*KUTIPAN SUMBER*:
..........

Aerli sengaja memanggil kesenian Kuda Depok untuk menarik minat anak-anak saat helaran atau arak-arakan berlangsung. “Biar anak-anak seneng. Enggak bosen,” tuturnya. Kehadiran Kuda Depok berikut gema musik Tarling saat arak-arakan terbukti menambah semarak. Bahkan, menyita perhatian masyarakat sekitar.
Begitu mendengar iringan musik, seorang ibu seketika masuk rumah, lalu membopong buah hatinya keluar untuk bergabung dengan masyarakat lainnya. Mereka antusias menonton barisan serbamerah bergerak mengular memenuhi jalan raya. “Iki ana hajat apa sih, Yu? (Ini ada acara apa sih, Mbak?)”, tanyanya kepada seorang perempuan.
Tak beroleh jawaban, ibu tersebut memutuskan mengikuti arak-arakan sejauh 1,1 km menuju Taman Tugu Perjuangan Indramayu. Di sana, ia melihat baliho besar bertulis Tetirah, Tribute to Mimi Rasinah, tempat rombongan arak-arakan bermuara.
Ketidaktahuan sang ibu cukup berlasan, lantaran Tetirah merupakan gelaran kali pertama peringatan haul Mimi Rasinah mengusung konsep festival berskala internasional. Penari-penari berkebangsaan Spanyol, Italia, Jerman, Serbia, Kosta Rika, Argentina, dan Amerika, serta penari beberapa daerah di Jawa turut hadir meramaikan acara, mempersembahkan beragam tarian, tradisi hingga kontemporer.
Sejatinya, acara sejenis acap terselenggara saban tahun, tiap tanggal 7 Agustus. Namun, secara konsep dan sajian sangat jauh berbeda. Peringatan haul tahun-tahun sebelumnya berlangsung sederhana di areal sanggar. Rangkaian acara pun sebatas unjungan, selamatan, ziarah, dan pentas tari anak-anak sanggar.
Aerli mengaku cukup kerepotan mempersiapkan segala persiapan Tetirah. Mulai pendaanan hingga jadwal pengisi acara, termasuk penari mancanegara. Selain itu, persiapan semakin pendek karena pihaknya mendapat undangan kenegaraan, mengisi acara di luar negeri. “Harusnya kan Agustus, akhirnya acara dimajukan jadi bulan Mei,” ungkapnya.

..........

*DAFTAR CATATAN*:
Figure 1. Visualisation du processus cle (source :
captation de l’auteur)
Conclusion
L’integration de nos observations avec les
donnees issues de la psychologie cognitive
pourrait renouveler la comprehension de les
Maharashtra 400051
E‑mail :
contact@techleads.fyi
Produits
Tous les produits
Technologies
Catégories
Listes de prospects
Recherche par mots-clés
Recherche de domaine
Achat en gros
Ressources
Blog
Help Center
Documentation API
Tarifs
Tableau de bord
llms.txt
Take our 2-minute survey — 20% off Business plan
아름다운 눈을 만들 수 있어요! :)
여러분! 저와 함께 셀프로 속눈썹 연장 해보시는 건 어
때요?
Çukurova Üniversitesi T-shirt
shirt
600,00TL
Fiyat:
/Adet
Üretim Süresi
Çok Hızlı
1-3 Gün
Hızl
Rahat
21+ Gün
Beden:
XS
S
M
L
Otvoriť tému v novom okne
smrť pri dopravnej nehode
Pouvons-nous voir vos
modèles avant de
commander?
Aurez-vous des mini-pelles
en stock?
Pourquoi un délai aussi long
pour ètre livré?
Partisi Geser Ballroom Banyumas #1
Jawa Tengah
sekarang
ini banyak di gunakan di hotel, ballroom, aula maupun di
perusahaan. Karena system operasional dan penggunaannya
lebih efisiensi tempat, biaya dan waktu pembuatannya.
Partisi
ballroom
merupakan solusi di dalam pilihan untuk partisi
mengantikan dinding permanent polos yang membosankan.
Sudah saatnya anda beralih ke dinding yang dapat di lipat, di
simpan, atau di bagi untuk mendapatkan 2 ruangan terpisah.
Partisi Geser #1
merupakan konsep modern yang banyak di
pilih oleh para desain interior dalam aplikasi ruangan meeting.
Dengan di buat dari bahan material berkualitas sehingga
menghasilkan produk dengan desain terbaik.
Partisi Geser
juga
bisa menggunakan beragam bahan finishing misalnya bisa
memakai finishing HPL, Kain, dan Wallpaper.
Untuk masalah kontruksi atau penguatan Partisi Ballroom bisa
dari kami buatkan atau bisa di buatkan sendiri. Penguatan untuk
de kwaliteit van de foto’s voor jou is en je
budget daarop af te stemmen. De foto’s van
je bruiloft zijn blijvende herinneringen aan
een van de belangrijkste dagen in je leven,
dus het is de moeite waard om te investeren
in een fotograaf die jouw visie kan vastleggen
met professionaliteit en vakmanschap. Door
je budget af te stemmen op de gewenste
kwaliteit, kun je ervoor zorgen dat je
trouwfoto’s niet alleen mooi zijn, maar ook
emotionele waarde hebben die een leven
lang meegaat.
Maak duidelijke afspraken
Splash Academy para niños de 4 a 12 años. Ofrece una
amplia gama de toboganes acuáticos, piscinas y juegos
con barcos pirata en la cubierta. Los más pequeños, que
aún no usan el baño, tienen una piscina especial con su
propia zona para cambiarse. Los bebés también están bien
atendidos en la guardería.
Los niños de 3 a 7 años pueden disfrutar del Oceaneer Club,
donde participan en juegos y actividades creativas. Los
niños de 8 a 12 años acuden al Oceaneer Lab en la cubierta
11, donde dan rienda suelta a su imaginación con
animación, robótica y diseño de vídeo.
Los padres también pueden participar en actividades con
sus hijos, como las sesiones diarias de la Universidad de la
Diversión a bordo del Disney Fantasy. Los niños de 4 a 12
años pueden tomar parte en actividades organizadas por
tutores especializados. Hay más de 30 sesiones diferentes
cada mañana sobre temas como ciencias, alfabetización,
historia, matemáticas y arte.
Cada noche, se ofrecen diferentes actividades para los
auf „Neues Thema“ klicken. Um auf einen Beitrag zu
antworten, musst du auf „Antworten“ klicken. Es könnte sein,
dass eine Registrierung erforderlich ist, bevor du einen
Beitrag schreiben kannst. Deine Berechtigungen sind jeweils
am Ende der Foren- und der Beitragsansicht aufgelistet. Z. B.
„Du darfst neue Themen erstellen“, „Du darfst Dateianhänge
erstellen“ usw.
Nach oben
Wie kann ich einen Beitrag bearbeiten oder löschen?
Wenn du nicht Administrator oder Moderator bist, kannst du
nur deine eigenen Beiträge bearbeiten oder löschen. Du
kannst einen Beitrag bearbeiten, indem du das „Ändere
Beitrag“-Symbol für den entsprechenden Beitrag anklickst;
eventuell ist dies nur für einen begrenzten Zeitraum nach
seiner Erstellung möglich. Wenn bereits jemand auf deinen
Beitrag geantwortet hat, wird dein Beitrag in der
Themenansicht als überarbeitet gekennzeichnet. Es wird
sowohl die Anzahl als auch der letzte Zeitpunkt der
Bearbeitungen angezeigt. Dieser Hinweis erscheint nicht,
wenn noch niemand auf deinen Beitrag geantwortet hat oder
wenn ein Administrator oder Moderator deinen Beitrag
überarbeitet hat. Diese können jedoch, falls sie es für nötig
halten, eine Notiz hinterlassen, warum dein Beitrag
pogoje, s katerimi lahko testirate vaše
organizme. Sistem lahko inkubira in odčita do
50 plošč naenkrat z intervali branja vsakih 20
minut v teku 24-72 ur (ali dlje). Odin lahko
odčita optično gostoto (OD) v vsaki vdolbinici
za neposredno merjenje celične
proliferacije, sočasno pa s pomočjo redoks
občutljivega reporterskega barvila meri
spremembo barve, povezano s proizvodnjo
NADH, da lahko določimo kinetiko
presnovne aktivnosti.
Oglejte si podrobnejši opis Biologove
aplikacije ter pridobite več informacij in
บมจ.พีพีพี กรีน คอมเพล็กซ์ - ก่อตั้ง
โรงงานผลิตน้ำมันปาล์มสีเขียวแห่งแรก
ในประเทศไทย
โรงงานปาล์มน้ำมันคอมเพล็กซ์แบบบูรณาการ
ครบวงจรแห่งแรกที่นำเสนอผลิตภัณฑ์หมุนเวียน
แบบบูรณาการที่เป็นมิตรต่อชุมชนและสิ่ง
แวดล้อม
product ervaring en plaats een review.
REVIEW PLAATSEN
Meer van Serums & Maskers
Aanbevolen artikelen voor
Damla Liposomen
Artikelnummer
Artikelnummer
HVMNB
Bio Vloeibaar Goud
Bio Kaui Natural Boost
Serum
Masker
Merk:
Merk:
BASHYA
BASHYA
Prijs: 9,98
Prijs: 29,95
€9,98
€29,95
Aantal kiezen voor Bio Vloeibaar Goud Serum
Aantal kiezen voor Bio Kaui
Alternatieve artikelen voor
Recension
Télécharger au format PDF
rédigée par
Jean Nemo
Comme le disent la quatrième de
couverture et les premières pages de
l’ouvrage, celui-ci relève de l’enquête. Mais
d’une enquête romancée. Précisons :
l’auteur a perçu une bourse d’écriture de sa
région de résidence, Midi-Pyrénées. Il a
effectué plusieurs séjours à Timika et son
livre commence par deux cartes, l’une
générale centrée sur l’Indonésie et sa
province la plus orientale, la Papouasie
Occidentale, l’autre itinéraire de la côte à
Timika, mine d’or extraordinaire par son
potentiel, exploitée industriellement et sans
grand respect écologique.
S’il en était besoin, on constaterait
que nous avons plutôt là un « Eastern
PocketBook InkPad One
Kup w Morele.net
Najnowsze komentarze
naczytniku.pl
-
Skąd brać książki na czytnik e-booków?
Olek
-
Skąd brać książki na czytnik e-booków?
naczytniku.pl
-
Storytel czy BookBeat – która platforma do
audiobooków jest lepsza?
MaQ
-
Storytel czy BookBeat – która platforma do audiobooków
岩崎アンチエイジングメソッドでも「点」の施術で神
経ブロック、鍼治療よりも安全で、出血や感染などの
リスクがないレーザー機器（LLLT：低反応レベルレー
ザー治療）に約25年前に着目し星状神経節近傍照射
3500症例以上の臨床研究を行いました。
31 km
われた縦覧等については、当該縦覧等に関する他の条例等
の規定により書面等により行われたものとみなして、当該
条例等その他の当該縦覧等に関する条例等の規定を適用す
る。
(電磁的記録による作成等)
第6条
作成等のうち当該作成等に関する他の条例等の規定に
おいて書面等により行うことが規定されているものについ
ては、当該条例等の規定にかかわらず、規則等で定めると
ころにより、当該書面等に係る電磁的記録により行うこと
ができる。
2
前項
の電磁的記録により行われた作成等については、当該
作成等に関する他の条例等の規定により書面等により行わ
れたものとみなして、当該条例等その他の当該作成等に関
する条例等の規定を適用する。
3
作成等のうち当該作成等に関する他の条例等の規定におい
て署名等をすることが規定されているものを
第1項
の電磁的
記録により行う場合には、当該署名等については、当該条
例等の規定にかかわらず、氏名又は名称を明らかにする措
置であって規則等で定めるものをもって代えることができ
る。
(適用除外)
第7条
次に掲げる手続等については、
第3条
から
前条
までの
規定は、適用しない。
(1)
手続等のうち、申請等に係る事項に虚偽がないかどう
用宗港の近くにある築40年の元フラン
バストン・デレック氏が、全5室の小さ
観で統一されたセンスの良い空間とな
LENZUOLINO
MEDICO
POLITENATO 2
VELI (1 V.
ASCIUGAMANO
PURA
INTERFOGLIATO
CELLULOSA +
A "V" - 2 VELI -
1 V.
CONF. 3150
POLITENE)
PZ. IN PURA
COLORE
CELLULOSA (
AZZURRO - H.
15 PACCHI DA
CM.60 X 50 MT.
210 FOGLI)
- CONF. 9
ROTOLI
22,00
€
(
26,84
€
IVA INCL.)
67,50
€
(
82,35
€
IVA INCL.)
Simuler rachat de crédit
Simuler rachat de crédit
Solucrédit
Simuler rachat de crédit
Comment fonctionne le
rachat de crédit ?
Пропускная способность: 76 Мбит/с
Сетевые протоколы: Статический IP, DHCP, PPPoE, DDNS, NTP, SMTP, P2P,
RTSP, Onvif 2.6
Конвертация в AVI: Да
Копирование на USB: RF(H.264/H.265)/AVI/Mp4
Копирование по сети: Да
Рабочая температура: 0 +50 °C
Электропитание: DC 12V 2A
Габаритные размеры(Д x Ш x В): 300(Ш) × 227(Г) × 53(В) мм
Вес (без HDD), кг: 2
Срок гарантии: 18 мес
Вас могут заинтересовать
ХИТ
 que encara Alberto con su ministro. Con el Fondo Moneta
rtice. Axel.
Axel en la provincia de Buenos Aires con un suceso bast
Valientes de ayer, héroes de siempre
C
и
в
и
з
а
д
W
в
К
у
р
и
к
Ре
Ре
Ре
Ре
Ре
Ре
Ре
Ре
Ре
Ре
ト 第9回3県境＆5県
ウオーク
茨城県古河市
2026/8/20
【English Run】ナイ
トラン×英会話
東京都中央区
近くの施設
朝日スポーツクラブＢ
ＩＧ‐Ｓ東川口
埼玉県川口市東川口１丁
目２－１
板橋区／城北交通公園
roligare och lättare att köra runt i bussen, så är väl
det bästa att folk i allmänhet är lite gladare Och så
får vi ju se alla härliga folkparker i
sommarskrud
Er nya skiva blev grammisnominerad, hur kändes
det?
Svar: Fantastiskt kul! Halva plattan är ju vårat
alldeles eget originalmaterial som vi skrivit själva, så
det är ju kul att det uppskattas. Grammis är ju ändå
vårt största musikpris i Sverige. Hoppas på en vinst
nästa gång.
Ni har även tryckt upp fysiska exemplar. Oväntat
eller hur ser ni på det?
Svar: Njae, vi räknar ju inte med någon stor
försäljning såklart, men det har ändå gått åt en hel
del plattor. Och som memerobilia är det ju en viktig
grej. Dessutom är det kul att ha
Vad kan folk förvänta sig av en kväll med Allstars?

..........

*BUTIR TUGAS*: Kutiplah tanpa perubahan bagian teks tentang Tetirah mulai dari "Ketidaktahuan sang ibu" sampai dengan "tari anak-anak sanggar.". Catatan-catatan tersebut tidak berkaitan dengan teks tentang Tetirah.

*JAWABAN LATIHAN*:
Ketidaktahuan sang ibu cukup berlasan, lantaran Tetirah merupakan gelaran kali pertama peringatan haul Mimi Rasinah mengusung konsep festival berskala internasional. Penari-penari berkebangsaan Spanyol, Italia, Jerman, Serbia, Kosta Rika, Argentina, dan Amerika, serta penari beberapa daerah di Jawa turut hadir meramaikan acara, mempersembahkan beragam tarian, tradisi hingga kontemporer.
Sejatinya, acara sejenis acap terselenggara saban tahun, tiap tanggal 7 Agustus. Namun, secara konsep dan sajian sangat jauh berbeda. Peringatan haul tahun-tahun sebelumnya berlangsung sederhana di areal sanggar. Rangkaian acara pun sebatas unjungan, selamatan, ziarah, dan pentas tari anak-anak sanggar.